Ляпнулся из Бандурина упоительный пассаж: главный педвузовский бугай Бандурин, бугаистее коего не наблюдалось в Грозном, с подвывом обозвал Чукалина «бугаем». Это было неповторимо. Первым оценил Ахмед Гучигов: захохотал, залился жеребенком, сияя сахарным белозубьем. Команда присоединялась, ржала во все глотки.

– Проехали, – нетерпеливо, сумрачно сказал Чукалин – сегодня с вами работаю я. Бадмаева опять ломают в конторе

Команда затихала: все знали, кто и зачем ломает их Аверьяна.

– Когда начнем? – спросил Большов.

– В четырнадцать ноль-ноль, после лекций химии. Спортзал нефтяников. Витек, готовься, сегодня будем брать два семь. Я знаю, как это сделать.

Большов не возражал. Лишь чаще и массивней завздувались желваки на жующих скулах – два и семь, изведший до панического стресса высотный рубеж вставал перед большим Витьком неодолимым кошмаром.

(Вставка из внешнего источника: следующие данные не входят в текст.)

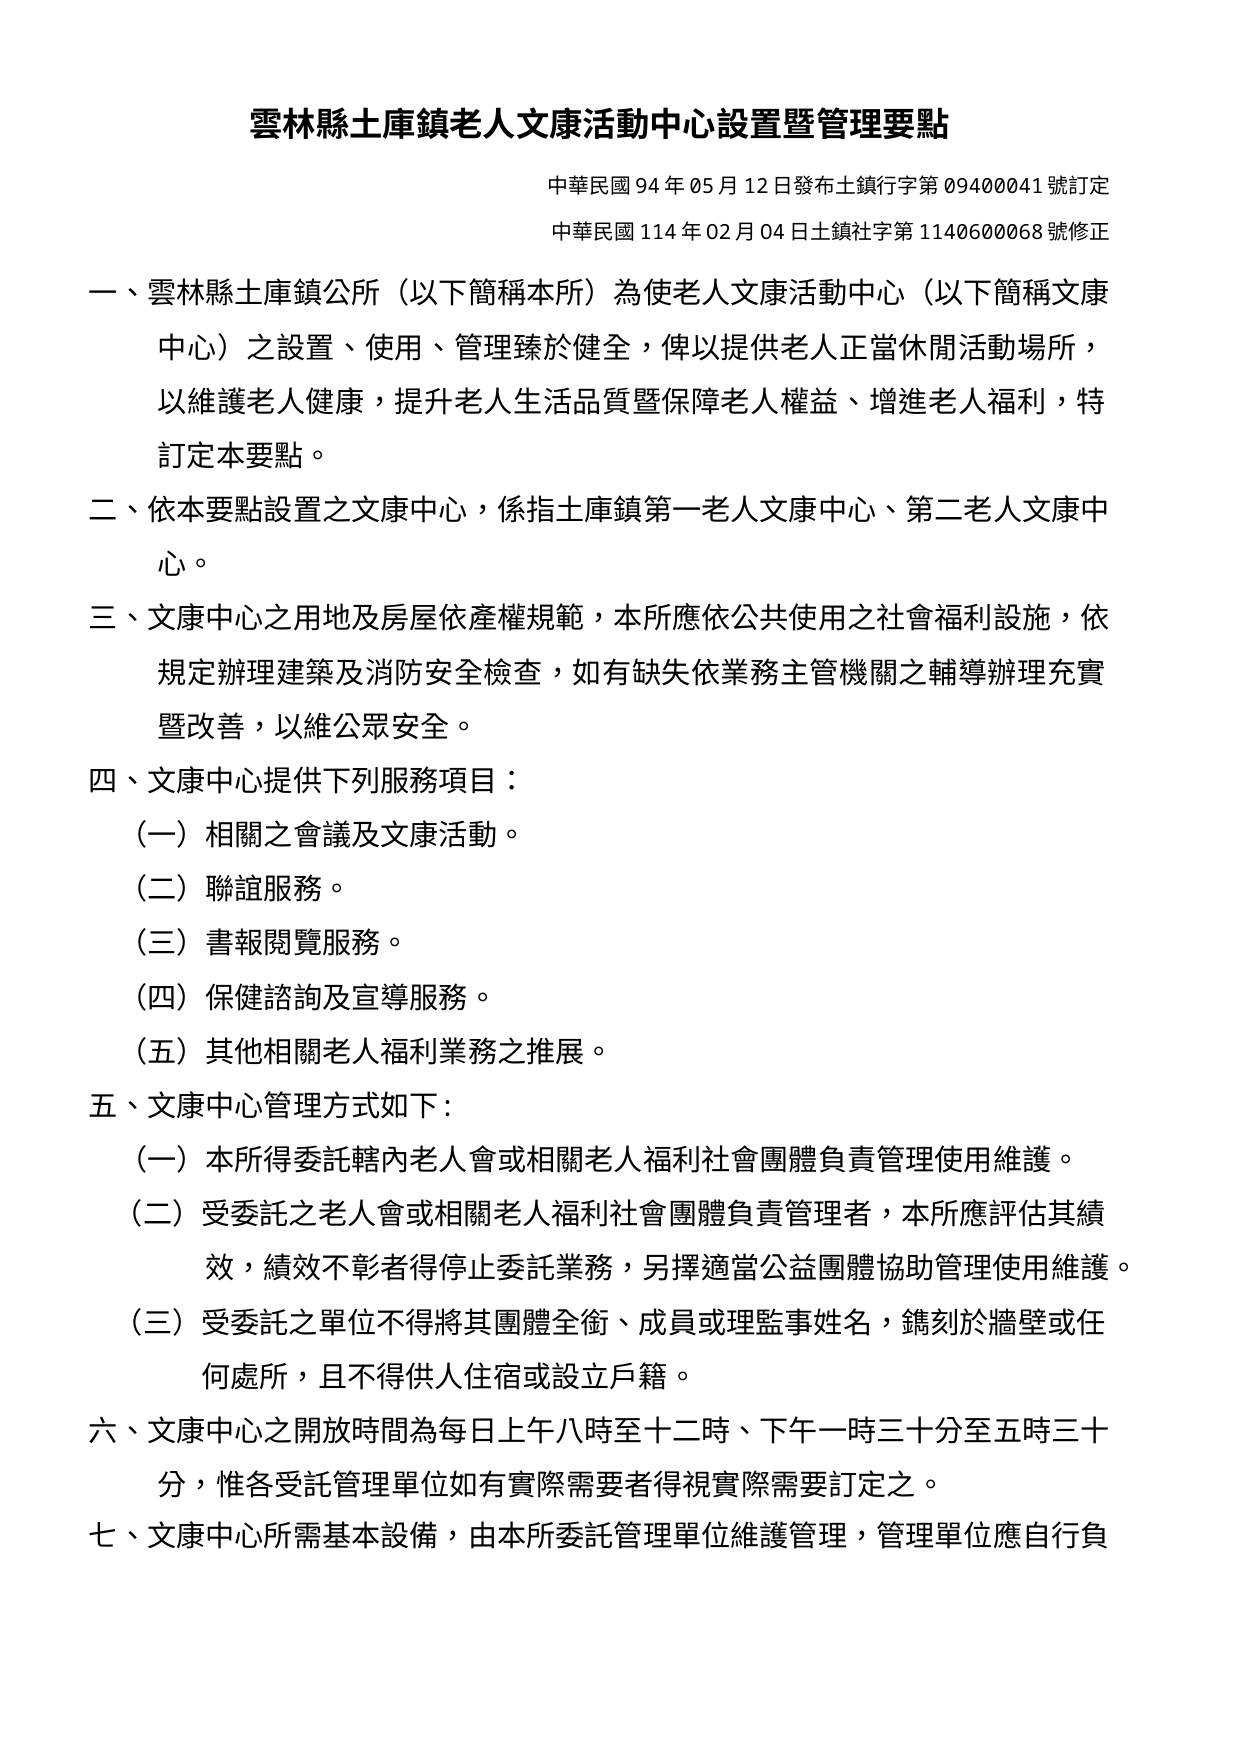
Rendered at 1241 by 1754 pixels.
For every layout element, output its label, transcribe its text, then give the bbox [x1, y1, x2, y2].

text 中華民國94年05月12日發布土鎮行字第09400041號訂定 [89, 170, 1110, 200]
text 四、文康中心提供下列服務項目： [89, 748, 1110, 802]
text 一、雲林縣土庫鎮公所（以下簡稱本所）為使老人文康活動中心（以下簡稱文康中心）之設置、使用、管理臻於健全，俾以提供老人正當休閒活動場所，以維護老人健康，提升老人生活品質暨保障老人權益、增進老人福利，特訂定本要點。 [89, 261, 1110, 477]
text 三、文康中心之用地及房屋依產權規範，本所應依公共使用之社會福利設施，依規定辦理建築及消防安全檢查，如有缺失依業務主管機關之輔導辦理充實暨改善，以維公眾安全。 [89, 586, 1110, 748]
text （一）相關之會議及文康活動。 [89, 802, 1110, 856]
text （二）受委託之老人會或相關老人福利社會團體負責管理者，本所應評估其績效，績效不彰者得停止委託業務，另擇適當公益團體協助管理使用維護。 [114, 1181, 1110, 1290]
text 二、依本要點設置之文康中心，係指土庫鎮第一老人文康中心、第二老人文康中心。 [89, 477, 1110, 586]
text （二）聯誼服務。 [89, 856, 1110, 911]
text （三）書報閱覽服務。 [89, 911, 1110, 965]
text 七、文康中心所需基本設備，由本所委託管理單位維護管理，管理單位應自行負 [89, 1506, 1110, 1556]
text 五、文康中心管理方式如下: [89, 1073, 1110, 1127]
text （一）本所得委託轄內老人會或相關老人福利社會團體負責管理使用維護。 [89, 1127, 1110, 1181]
text （五）其他相關老人福利業務之推展。 [89, 1019, 1110, 1073]
text 六、文康中心之開放時間為每日上午八時至十二時、下午一時三十分至五時三十分，惟各受託管理單位如有實際需要者得視實際需要訂定之。 [89, 1398, 1110, 1506]
text （四）保健諮詢及宣導服務。 [89, 965, 1110, 1019]
text 中華民國114年O2月O4日土鎮社字第1140600068號修正 [89, 215, 1110, 246]
text 雲林縣土庫鎮老人文康活動中心設置暨管理要點 [89, 97, 1110, 146]
text （三）受委託之單位不得將其團體全銜、成員或理監事姓名，鐫刻於牆壁或任何處所，且不得供人住宿或設立戶籍。 [114, 1290, 1110, 1398]
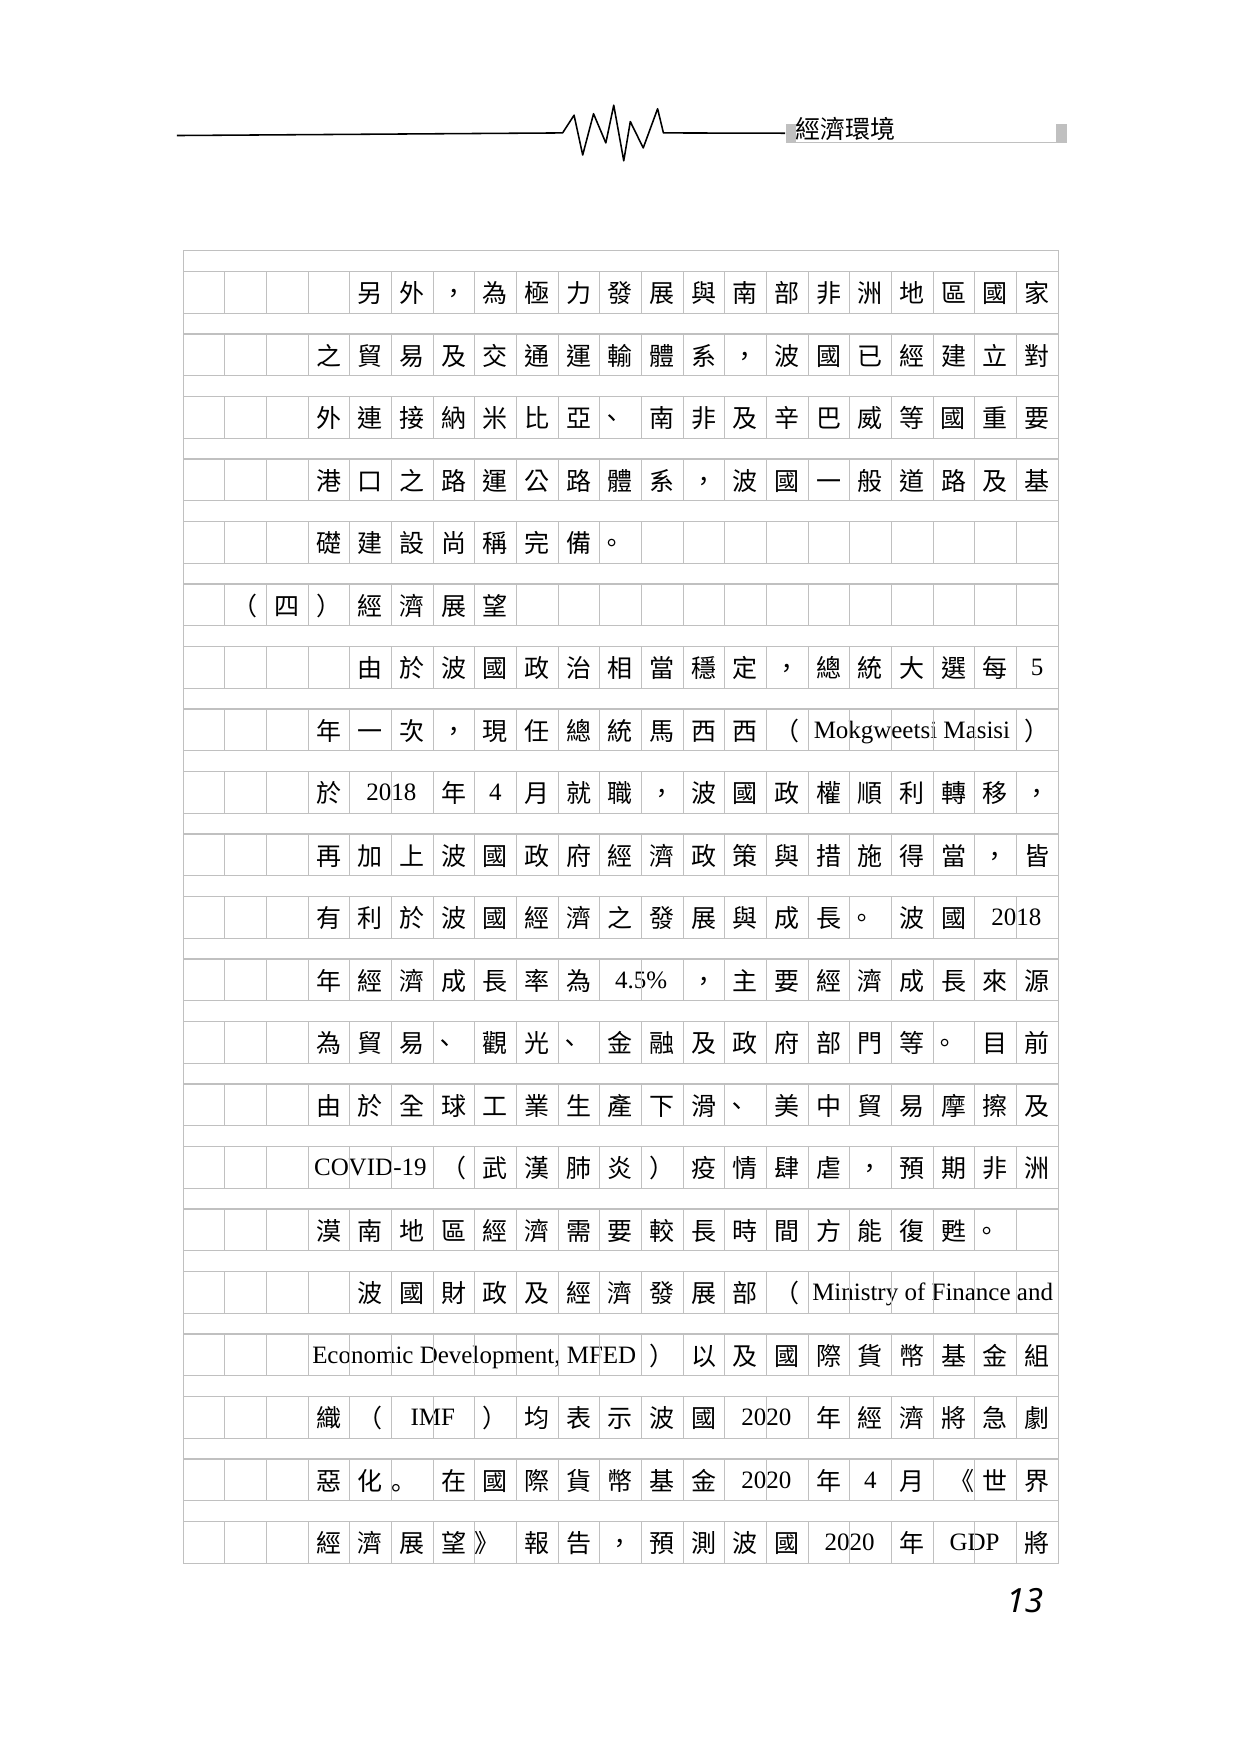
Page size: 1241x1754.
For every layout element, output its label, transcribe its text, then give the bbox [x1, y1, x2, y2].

 – Вован, сегодня поприседаем с отягощением. Ножонки у тебя еще хиляют, – сказал Евген про необъятные окорока Бандурина. И это была нормальная примирительная подпорка к укоренившемуся в команде ладу.

– После этого – разножка, поработаем над рывком, Ахмедик, покачаем шею. Ты выгнешься дугою на «мосту». Я сяду на твой хилый пресс, и ты споешь мне: «Маца-а, маца-а, маца хьо гена вера ву?» («когда, когда, когда вы удалитесь?»). Запомнил, вайнахская твоя морда?

– Садист! – несчастно и трагически сказал Ахмед. Терпеть он ненавидел это изуверство, когда на него, стоящего на мосту, наваливалась чукалинская туша. При этом полагалось петь, чем отшлифовывалась дыхательная работа диафрагмы.

– Неправильный ответ, – по-братски пробурчал Чукалин, – ты должен отвечать: «Я-я, натюрлих, данке шён, майн либер кюхельхен!» (да-да, конечно, спасибо, мой дорогой цыпленочек – нем.).

– А не пойти ли вам, Чукалин…

– Щас приласкаю, как Вована, – предупредил с блатняцкой маслянистостью Евген.

– …на спевку с Эммой к Соколову? – закончил с кукишем в кармане Гучигов. – Евген, я серьезно. Звонил Соколов. У вас сегодня спевка с Орловской, ваш дуэт.

– Какого лешего? С чего это? – с досадой озадачился Чукалин.

– Соколов вызвал Мадаленну-Эммочку, – оповестил Гучигов с ехидным блеском глаз, – к ней нужен ты, Спарафучиль. Доводите до кондиции дуэт Спарафучиля с Мадаленной.

– С какой стати?

– Да как сказать… помягче… Виктор Анатольевич говорит: дуэт из-за тебя – дырявая шарманка. Спарафучиль Чукалин фальшивит и ревет, как белгатовский ишак на случке.

– Ах ты, зас-ра-а-анец! – Напевно, с наслаждением раскусил подлянку Евген.. – Я задушу тебя, как Дездемону.

Подлянка вылупилась из Ахмеда примитивной. Дуэт был отшлифован до блеска. Подлянка была вдобавок воровитой, поскольку нынешняя гипотетическая спевка ломала неодолимое намерение: сегодня ночью вновь окунуться в сочинительство свое, всласть поработать над шлифовкой «Сонатеныша».